Reaching out to social learning

(Adapted from sections of “Higher education research beyond the ivory tower,” co-authored with Susan Mintzberg, University World News, 16 December 2023)

For the most part, university research and teaching look-on the world objectively, as if from an ivory tower, with a preference for the evidence of measured facts and deductive proofs.  The alternative model, which we call reaching-out, connects to experience on the ground, for the sake of relevance.  While the looking-on model maintains rather strict boundaries between the university and the so-called ‘real world’, the reaching-out model crosses these boundaries, to see the world as it really is.
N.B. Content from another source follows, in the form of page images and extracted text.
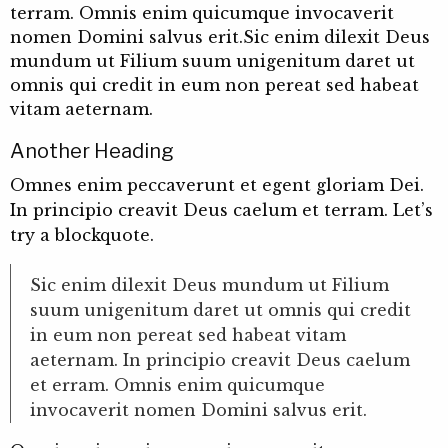
terram. Omnis enim quicumque invocaverit
nomen Domini salvus erit.Sic enim dilexit Deus
mundum ut Filium suum unigenitum daret ut
omnis qui credit in eum non pereat sed habeat
vitam aeternam.
Another Heading
Omnes enim peccaverunt et egent gloriam Dei.
In principio creavit Deus caelum et terram. Let’s
try a blockquote.
Sic enim dilexit Deus mundum ut Filium
suum unigenitum daret ut omnis qui credit
in eum non pereat sed habeat vitam
aeternam. In principio creavit Deus caelum
et erram. Omnis enim quicumque
invocaverit nomen Domini salvus erit.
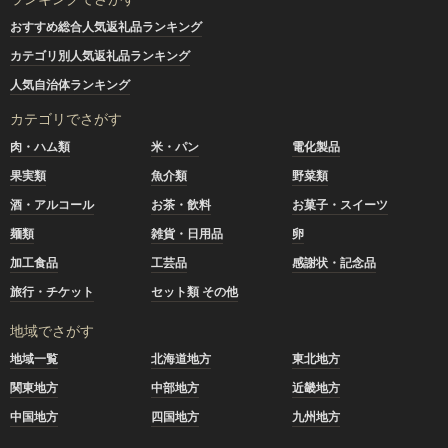
おすすめ総合人気返礼品ランキング
カテゴリ別人気返礼品ランキング
人気自治体ランキング
カテゴリでさがす
肉・ハム類
米・パン
電化製品
果実類
魚介類
野菜類
酒・アルコール
お茶・飲料
お菓子・スイーツ
麺類
雑貨・日用品
卵
加工食品
工芸品
感謝状・記念品
旅行・チケット
セット類 その他
地域でさがす
地域一覧
北海道地方
東北地方
関東地方
中部地方
近畿地方
中国地方
四国地方
九州地方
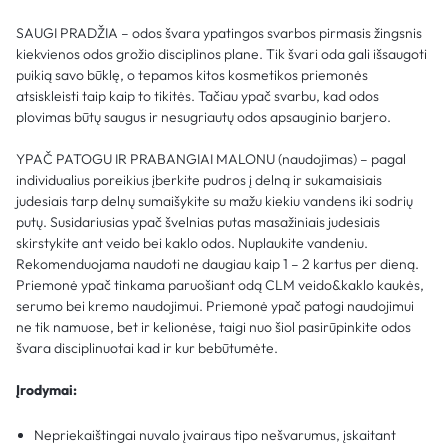
SAUGI PRADŽIA – odos švara ypatingos svarbos pirmasis žingsnis
kiekvienos odos grožio disciplinos plane. Tik švari oda gali išsaugoti
puikią savo būklę, o tepamos kitos kosmetikos priemonės
atsiskleisti taip kaip to tikitės. Tačiau ypač svarbu, kad odos
plovimas būtų saugus ir nesugriautų odos apsauginio barjero.
YPAČ PATOGU IR PRABANGIAI MALONU (naudojimas) – pagal
individualius poreikius įberkite pudros į delną ir sukamaisiais
judesiais tarp delnų sumaišykite su mažu kiekiu vandens iki sodrių
putų. Susidariusias ypač švelnias putas masažiniais judesiais
skirstykite ant veido bei kaklo odos. Nuplaukite vandeniu.
Rekomenduojama naudoti ne daugiau kaip 1 – 2 kartus per dieną.
Priemonė ypač tinkama paruošiant odą CLM veido&kaklo kaukės,
serumo bei kremo naudojimui. Priemonė ypač patogi naudojimui
ne tik namuose, bet ir kelionėse, taigi nuo šiol pasirūpinkite odos
švara disciplinuotai kad ir kur bebūtumėte.
Įrodymai:
Nepriekaištingai nuvalo įvairaus tipo nešvarumus, įskaitant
Autonomous teaching is the prevalent mode of educating in today’s academic world. The professor enters the classroom, closes the door, and imparts his or her knowledge to the assembled students, who sit in neat rows, facing forward, mostly listening. Seldom can a colleague, let alone an administrator, be found in such a classroom.

In the typical MBA classroom, for example, students with little or no managerial experience sit in tiered rows, as if vessels to be filled with the theories and techniques of the business and management literature. Case study discussions may seem to reach out—to experiences in business—except that in these classrooms, the students who are supposed to pronounce on what the business in question should do next, are a long way from that experience. Management is a practice, understood by grounded experience. Is this any way to improve that practice?

There is another way. The practice of management can be enhanced by bringing experienced managers into the classroom, where they can sit at small round tables to reflect on their own experience and share their insights with each other in light of the theories and ideas introduced by the faculty (with examples in the next insert). This is social learning beyond autonomous teaching—reaching-out beyond looking-on.

As for research, great researchers reach out every which way, to find hidden clues in unfamiliar phenomena. In this respect, they are rather like Sherlock Holmes. They connect and disconnect: get close enough to their subject to uncover its essence, then step back to examine its wider consequences.

Reaching-out may hardly be new in the academic world, but it has not been prevalent, for too long marginalized by the predisposition to look on. It’s time to bring these two models together as the universities move forward in the 21st century.